_Passage to read_:
**********

Click on the title of one record. You should see a page that includes links to the full text of the article. It may also tell you whether the library has copies of the magazine or journal in paper. If the LSSU library holds the magazine or journal in paper, it would be listed behind the words Local Holdings Information. If the final year ends with a -, that means we still subscribe to the item. If it closes, meaning it ends with a year (e.g. -1992), that means the last year we subscribed to the item was that year. You should be able to find the paper copies of that magazine or journal by looking alphabetically, by title, on the top floor of the library. Further down the page is a Search for full text link. That might help you find the full text of the article if you were in a database that didn't already provide the full text. You can find out more about the Search for full text link at this link. The Cite this Item link will provide a citation in four formats, including MLA and APA. Again, double check the information. While it's a good start, there are so many variations of the formats that the Cite this Item link is rarely perfect.

Further down the page you have the citation information, and eventually an Abstract. Reading the abstract can help you determine whether reading the entire article will help you with your project.

Finally, there is a list of subject headings. If one of the subject headings is exactly on your topic, click on it. That will take you to the collection of articles that deal specifically with your topic.

You can click on the View Full Text link to see the full text of the article. You may save this article, or e-mail it.

Back on the results page, you can click on the box to the left of each article, to mark the item, then near the top of the page, click on the Marked Records bubble, and get options to e-mail or print the list.

You use a less academic database to find overviews in readable articles. Some of the material found in the less academic databases will be the presentation of research, but most articles are just informative in nature.

Academic General Databases
Academic general databases are relatively new. There have been less-academic general databases and indexing for many years, but it has only been recently that computerized indexing has allowed what is basically the merging of many subject specific databases, filled with academic materials.

Academic general databases scan a broad range of topics, hence the general nature of these databases, but the contents they present are usually scholarly. These databases index and abstract materials from journals, often presenting peer-reviewed research. There is usually less full text in the academic databases. The purpose of these databases is to let users know an article exists, not deliver it to their screen, though that is always a plus. Most users of academic databases are very motivated to find the answers to their questions, and are willing to work a little harder, and wait a little longer, to get a copy of articles that have been identified. The real benefit of general topic academic databases are that researchers that are examining one aspect of a question, in one discipline, by doing a search in a general academic database, may find that a researcher in another discipline is working on a similar question. They can build on each other's knowledge, or refute it, but sometimes the only reason they even know the other person's research exists is because of one of these merged, mega databases.

**********

_Provided data_:

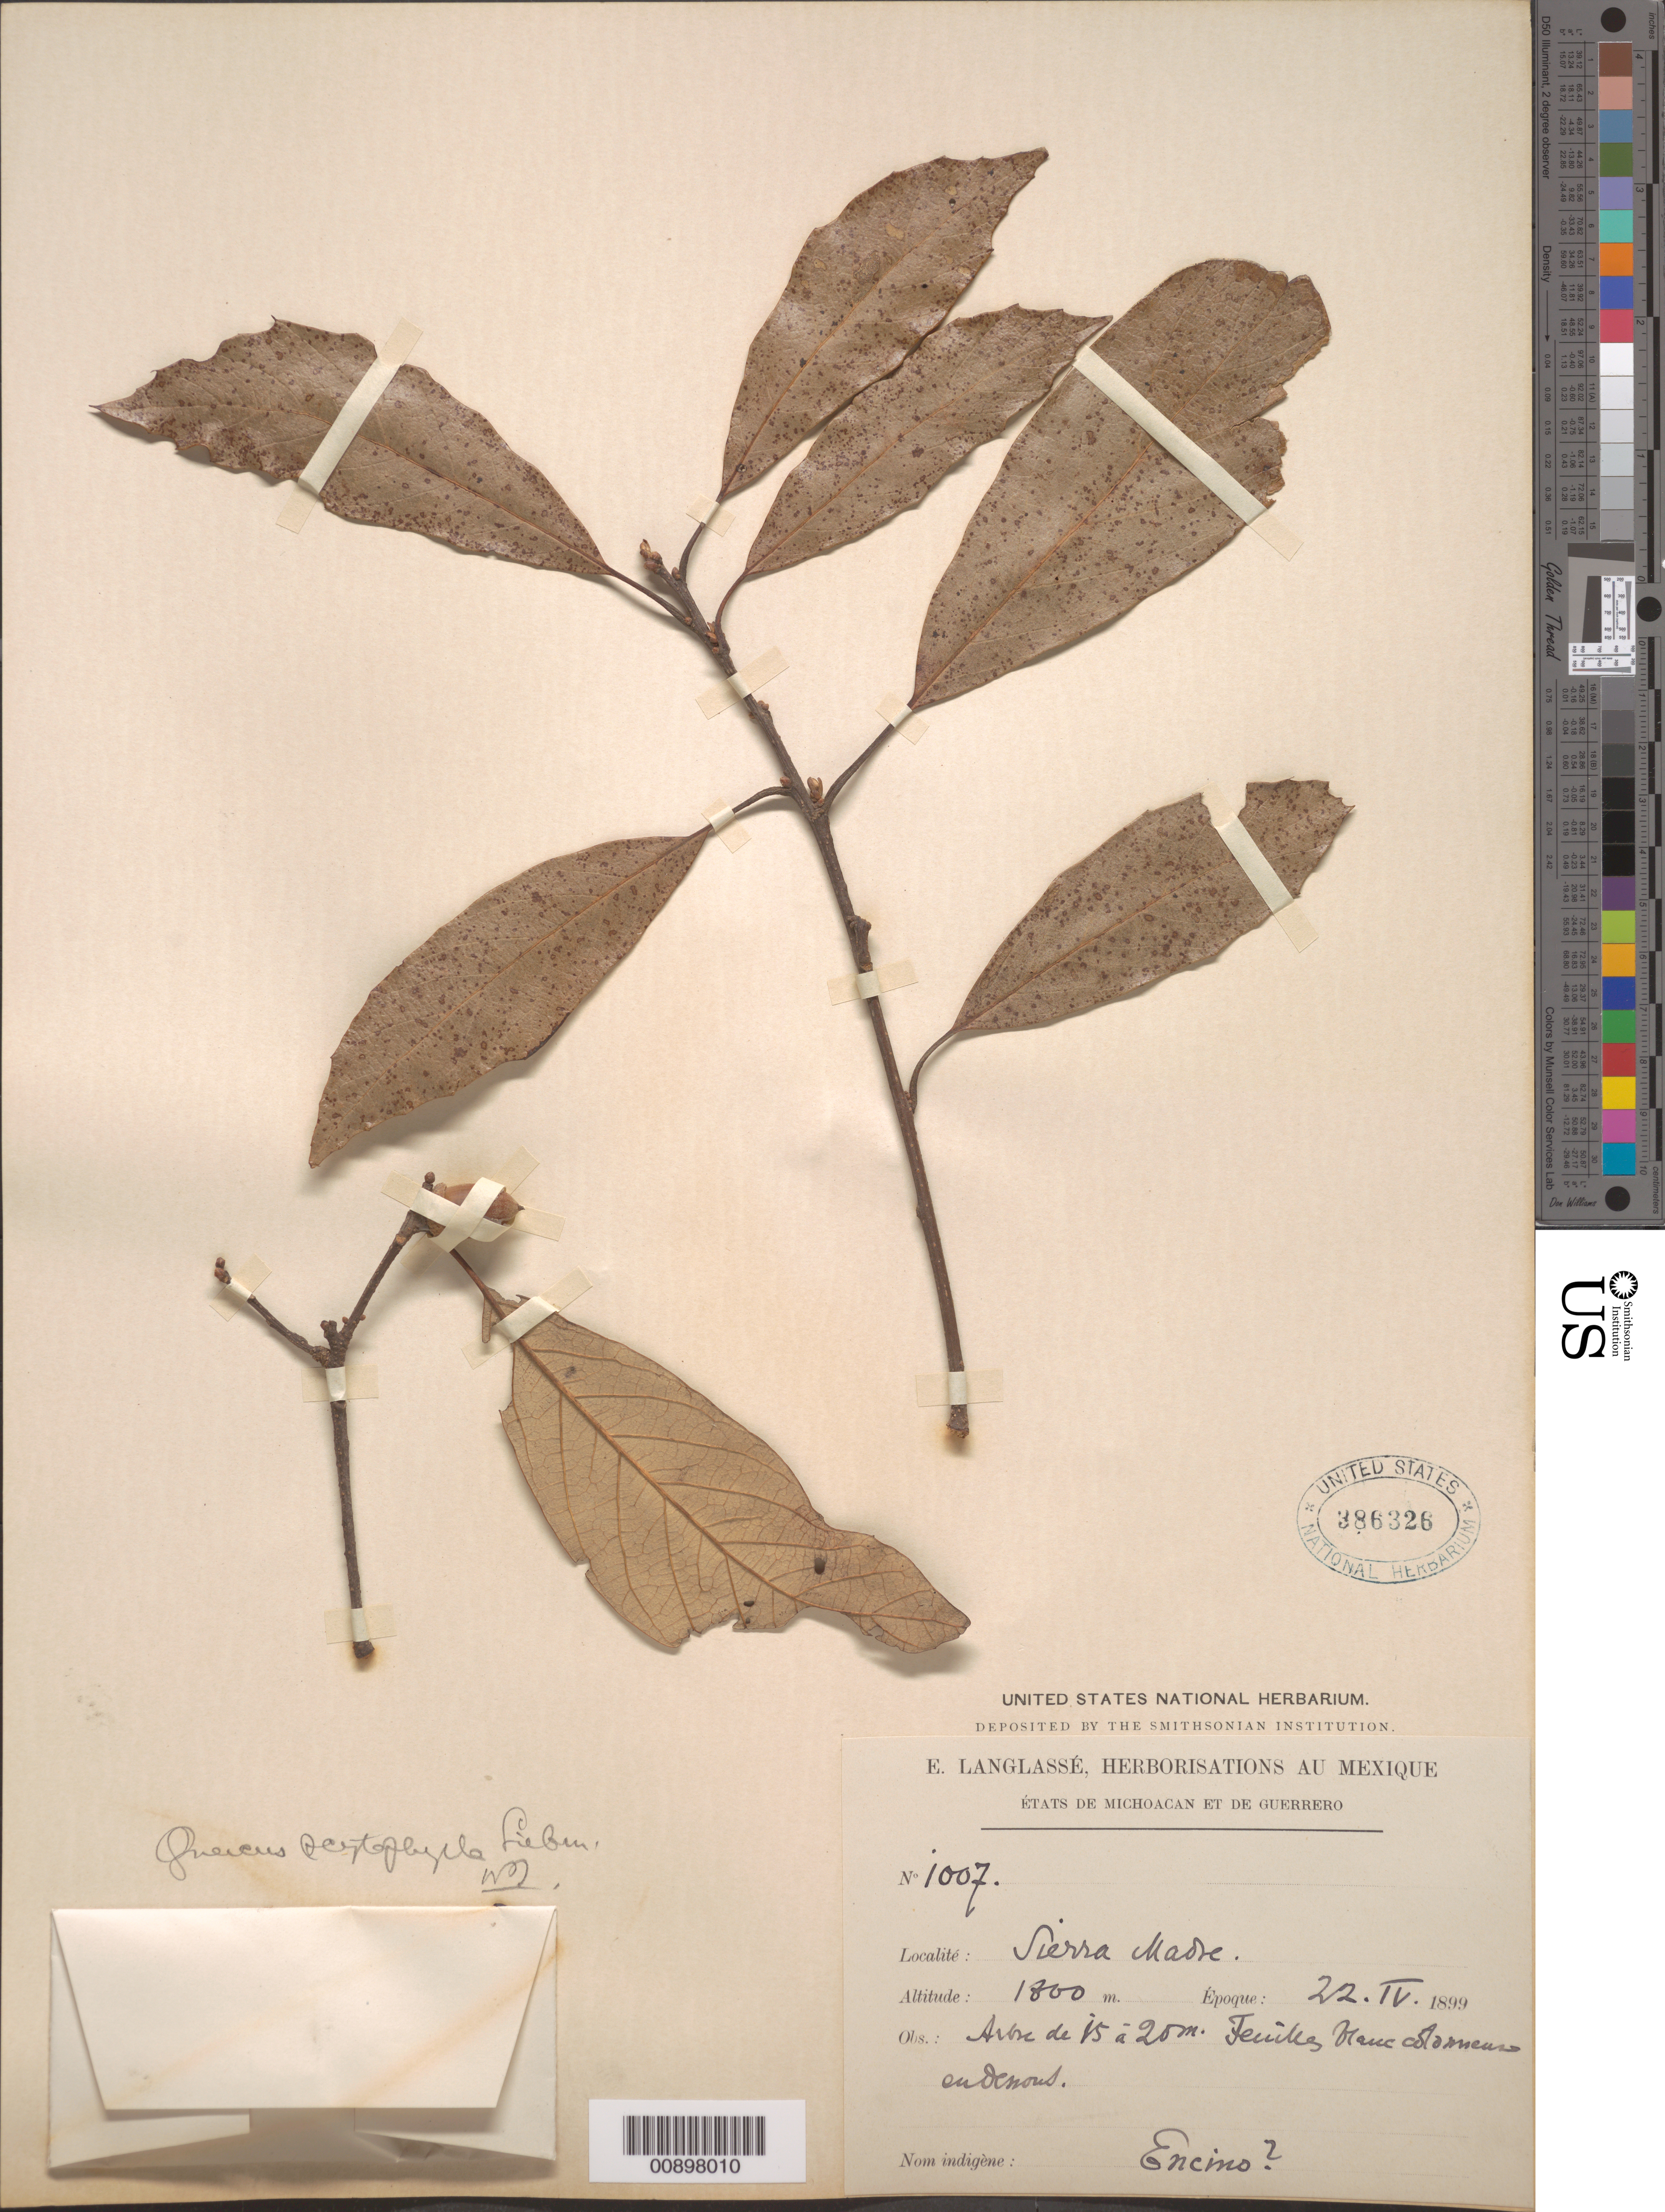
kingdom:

**********

_Written exercise A_: Set down, word for word, the part of the library database guide that begins at "You use a less" and stops after "informative in nature.".
_Written exercise B_: Can you resume the library database guide, picking up right after its final sentence?

_Exercise answer A_:
You use a less academic database to find overviews in readable articles. Some of the material found in the less academic databases will be the presentation of research, but most articles are just informative in nature.

_Exercise answer B_:
Academic Onefile
Academic Onefile is one of our general academic databases. It indexes and abstracts materials from more than 12,000 journals. To access Academic Onefile, go to the Find Articles and Other Resources page, and click on the General category. From there, choose Academic Onefile which is listed under the More Academic databases. The next screen will look very much like the search screen for General Reference Center Gold. The vender, Gale, is the same as the provider of General Reference Center Gold, and the screen is basically the same. The difference is the pool of information it searches. While some journals are indexed in both, there are many more titles indexed in Academic Onefile. (4,500 in General Reference Center Gold vs. 12,000 in Academic Onefile.)

To look for information on a topic, type your topic in one of the search boxes. You may add other topics, too. If you add them to the same search box, you should type AND between them. So, if I were looking for information about student athletes and their gradepoints, I might put athletes in one box, and student success in another box. I could also type athletes and student success in one box. Either way I write that would do the same search. There are a number of boxes below the search screen. I prefer to not check the full text box. If I click the full text box, I don't get access to the materials that are full text in other databases. If my needs warranted it, I would click on the peer-reviewed box. That would mean that the database would only search for my terms in the journals which have been identified as peer-reviewed. That doesn't mean that every article within that journal is peer-reviewed. There may be a few articles about an association's meeting, or short articles alerting people to some interesting research that someone is doing. Even peer-reviewed journals have "news" sections. I may also limit my search to documents with images. That's important if the research has charts, graphs, tables, etc., but I usually don't click that option. If my search identifies an item that is useful, and this database doesn't provide the charts, I'll find a way to get the article AND its charts some other way. Finally, I can limit my search by date, and by the title of the journal.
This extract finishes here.